From the restaurant we went to Beihai park which, surprise surprise, was essentially another place the emperor built to party at. It has a complex of buildings at the north side and a large lake with a central island and temple in the center. The whole place is attractively landscaped with willow trees and grass and rocks. We rented 2 paddle boats and puttered around on the lake for an hour. The girls’ boat was apparently a dream to paddle while ours make grinding and clumping noises and really didn’t do a great job of moving us so we had a bit of a struggle.
The park was nice and afterward we moved on to the Tea house phase of our plan. We’d heard good things about the Laoshe tea house, so we took a cab from Beihai to there (only 10 RMB! Taxis in China are inexpensive). We got there and it was, indeed, very nice with a relaxed room where you could drink tea and be serenaded by Chinese musicians. Unfortunately a single cup of tea (unless the menu was translated poorly) was 5-11 dollars, which we felt to be a bit absurd. As such we left for the hotel.

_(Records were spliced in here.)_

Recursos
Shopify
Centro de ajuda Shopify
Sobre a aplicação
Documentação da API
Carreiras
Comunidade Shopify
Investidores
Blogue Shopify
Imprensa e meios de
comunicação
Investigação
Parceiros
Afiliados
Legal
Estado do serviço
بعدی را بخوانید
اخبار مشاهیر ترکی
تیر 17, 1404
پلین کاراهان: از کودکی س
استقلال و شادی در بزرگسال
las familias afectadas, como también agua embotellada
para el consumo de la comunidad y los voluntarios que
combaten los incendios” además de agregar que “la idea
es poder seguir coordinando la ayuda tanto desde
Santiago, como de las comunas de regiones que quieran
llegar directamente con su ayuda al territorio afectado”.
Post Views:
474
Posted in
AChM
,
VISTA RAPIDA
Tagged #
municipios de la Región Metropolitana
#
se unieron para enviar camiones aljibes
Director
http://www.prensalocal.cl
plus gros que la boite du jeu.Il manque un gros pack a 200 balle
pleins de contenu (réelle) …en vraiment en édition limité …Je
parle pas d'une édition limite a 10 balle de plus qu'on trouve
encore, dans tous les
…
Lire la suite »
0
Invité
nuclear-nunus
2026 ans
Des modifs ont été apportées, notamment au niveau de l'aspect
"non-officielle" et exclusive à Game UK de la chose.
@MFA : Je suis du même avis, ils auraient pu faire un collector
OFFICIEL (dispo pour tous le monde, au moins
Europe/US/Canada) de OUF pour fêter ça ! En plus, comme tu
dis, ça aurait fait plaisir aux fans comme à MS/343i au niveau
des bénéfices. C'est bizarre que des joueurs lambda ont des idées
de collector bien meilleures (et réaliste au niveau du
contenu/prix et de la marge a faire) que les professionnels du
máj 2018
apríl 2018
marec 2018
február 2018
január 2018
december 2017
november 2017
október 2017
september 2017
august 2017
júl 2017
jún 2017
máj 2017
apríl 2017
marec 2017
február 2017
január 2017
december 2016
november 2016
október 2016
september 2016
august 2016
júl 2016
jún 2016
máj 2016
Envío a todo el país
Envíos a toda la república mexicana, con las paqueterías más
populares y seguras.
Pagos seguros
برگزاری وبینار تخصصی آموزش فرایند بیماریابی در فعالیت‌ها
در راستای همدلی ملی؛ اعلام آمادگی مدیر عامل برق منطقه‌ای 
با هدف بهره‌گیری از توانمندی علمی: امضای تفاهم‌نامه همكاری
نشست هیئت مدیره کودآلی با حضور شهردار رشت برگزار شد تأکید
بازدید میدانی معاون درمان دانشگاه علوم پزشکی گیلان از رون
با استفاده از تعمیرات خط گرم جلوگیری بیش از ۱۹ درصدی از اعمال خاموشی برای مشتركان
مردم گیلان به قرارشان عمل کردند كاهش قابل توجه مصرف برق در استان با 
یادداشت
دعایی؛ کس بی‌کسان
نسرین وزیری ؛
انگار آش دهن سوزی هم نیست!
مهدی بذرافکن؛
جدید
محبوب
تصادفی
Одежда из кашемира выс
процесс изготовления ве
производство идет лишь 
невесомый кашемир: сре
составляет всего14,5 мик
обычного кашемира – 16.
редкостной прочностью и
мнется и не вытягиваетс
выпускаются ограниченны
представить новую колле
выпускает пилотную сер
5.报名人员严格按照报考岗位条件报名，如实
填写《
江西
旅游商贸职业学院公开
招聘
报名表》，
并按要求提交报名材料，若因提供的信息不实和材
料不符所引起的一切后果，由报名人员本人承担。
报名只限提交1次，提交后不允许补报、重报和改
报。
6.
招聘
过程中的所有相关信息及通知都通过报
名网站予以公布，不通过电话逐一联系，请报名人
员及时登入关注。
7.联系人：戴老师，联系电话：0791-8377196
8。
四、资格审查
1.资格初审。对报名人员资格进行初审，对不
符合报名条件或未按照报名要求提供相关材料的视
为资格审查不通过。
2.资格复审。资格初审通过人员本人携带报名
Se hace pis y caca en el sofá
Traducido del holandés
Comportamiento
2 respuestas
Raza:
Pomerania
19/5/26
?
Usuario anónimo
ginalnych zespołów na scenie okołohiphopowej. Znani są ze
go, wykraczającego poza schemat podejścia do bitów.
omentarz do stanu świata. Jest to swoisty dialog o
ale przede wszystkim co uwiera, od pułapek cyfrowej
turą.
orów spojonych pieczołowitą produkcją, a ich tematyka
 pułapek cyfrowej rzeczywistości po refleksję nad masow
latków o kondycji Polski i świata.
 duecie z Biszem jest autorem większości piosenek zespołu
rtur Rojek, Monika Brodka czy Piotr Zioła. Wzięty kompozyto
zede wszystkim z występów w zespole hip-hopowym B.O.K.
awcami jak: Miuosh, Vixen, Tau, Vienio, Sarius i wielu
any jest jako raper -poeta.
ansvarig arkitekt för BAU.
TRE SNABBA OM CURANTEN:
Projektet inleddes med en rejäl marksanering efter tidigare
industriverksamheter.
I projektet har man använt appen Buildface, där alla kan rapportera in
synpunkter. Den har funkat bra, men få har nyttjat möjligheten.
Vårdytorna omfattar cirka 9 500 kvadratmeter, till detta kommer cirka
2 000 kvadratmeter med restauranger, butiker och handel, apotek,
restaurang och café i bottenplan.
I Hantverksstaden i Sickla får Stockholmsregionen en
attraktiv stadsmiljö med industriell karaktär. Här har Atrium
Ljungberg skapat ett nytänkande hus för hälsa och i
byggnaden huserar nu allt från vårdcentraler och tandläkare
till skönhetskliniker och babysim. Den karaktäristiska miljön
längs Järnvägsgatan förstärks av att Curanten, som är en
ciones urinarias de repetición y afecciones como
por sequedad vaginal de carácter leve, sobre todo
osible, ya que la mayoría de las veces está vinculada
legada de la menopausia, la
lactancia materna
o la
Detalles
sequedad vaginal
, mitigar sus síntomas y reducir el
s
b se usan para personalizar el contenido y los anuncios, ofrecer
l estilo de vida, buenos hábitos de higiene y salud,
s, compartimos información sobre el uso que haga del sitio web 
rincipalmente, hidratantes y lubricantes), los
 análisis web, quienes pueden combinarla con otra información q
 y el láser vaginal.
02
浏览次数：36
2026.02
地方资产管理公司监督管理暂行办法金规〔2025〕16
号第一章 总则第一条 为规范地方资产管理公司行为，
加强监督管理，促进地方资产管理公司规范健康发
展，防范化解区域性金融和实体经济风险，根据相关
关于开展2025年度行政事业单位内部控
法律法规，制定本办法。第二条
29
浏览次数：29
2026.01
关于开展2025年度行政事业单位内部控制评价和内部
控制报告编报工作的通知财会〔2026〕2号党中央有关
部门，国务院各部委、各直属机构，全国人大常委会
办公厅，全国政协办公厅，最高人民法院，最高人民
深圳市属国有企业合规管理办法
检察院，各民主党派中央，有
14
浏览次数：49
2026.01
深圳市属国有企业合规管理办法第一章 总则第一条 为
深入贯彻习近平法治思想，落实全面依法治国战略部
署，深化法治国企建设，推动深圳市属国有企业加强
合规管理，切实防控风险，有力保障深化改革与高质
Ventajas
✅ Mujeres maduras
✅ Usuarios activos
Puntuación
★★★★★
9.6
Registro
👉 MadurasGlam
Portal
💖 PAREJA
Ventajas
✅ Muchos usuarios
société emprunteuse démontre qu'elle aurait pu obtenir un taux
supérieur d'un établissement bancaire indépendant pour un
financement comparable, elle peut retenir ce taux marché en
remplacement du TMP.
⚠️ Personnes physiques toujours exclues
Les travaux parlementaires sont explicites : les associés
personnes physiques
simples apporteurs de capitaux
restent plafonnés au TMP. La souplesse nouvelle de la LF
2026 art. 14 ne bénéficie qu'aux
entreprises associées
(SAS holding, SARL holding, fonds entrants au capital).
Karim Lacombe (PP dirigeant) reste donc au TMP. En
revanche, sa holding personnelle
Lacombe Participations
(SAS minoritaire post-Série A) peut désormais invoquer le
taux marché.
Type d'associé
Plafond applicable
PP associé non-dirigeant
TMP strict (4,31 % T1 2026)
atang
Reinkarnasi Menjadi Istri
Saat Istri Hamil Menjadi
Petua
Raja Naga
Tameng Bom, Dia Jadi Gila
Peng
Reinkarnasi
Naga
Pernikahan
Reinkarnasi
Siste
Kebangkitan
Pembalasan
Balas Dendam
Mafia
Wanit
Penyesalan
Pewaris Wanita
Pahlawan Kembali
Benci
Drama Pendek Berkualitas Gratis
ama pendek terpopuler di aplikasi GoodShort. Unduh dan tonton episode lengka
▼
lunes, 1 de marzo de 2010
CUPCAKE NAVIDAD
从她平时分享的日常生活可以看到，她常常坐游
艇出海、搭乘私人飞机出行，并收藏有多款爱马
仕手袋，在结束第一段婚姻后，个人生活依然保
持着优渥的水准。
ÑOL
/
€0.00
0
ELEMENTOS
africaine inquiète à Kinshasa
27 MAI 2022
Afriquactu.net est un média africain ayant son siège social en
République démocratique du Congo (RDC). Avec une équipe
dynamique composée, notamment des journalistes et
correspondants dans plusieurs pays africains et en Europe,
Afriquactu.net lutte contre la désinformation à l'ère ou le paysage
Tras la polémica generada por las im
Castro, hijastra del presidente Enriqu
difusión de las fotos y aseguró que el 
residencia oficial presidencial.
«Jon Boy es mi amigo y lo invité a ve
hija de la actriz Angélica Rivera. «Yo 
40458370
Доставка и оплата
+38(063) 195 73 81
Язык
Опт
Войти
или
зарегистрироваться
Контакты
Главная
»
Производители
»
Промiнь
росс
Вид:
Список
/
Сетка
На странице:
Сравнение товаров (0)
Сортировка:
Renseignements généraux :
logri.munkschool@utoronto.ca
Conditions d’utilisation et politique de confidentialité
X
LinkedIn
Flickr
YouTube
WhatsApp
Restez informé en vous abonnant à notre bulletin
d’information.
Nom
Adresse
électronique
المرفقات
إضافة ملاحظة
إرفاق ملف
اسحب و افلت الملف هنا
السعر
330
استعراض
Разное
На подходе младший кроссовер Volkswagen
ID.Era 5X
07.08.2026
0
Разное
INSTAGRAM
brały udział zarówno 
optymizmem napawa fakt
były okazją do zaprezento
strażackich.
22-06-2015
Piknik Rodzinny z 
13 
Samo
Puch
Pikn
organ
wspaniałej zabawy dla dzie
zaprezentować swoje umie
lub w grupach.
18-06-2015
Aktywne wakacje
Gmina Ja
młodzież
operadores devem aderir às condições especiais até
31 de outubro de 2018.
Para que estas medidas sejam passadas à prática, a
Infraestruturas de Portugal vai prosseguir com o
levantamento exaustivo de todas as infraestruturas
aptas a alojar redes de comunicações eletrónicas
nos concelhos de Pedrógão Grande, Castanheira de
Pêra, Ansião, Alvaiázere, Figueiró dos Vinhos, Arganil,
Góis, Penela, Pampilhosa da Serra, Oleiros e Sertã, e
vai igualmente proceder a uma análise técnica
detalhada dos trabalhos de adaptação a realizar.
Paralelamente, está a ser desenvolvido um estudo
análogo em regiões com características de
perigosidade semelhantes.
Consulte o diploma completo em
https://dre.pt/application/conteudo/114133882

Sarah and Anya went to prepare for their ballet show, Chanan’s friend went home, and Veronica, Chanan, and I went and got dinner at “the dumpling place” as it has come to be known. We can’t read anything so we just make up names for places. It usually has to do with the location, type of food, and color/style of decoration of the restaurant. This is a bit of a misnomer though as they do not, as far as I could tell, actually have dumplings. They have steamed buns (Bao1zi包子) which are delicious. It was very inexpensive. 22 kuai for 18 包子 which filled the three of us up nicely. On my way home from dinner I decided to stop by the lab to make sure my worms which I started growing the day before were doing well and just generally make sure my stuff was doing ok. Everything looked great and I got to talk with some of the people in my lab. I tried asking for something in Chinese which set off a whole conversation trying to explain some stuff to me. It seems like the lab is a fun place but they get their work done and save socializing for down time, which is probably for the best.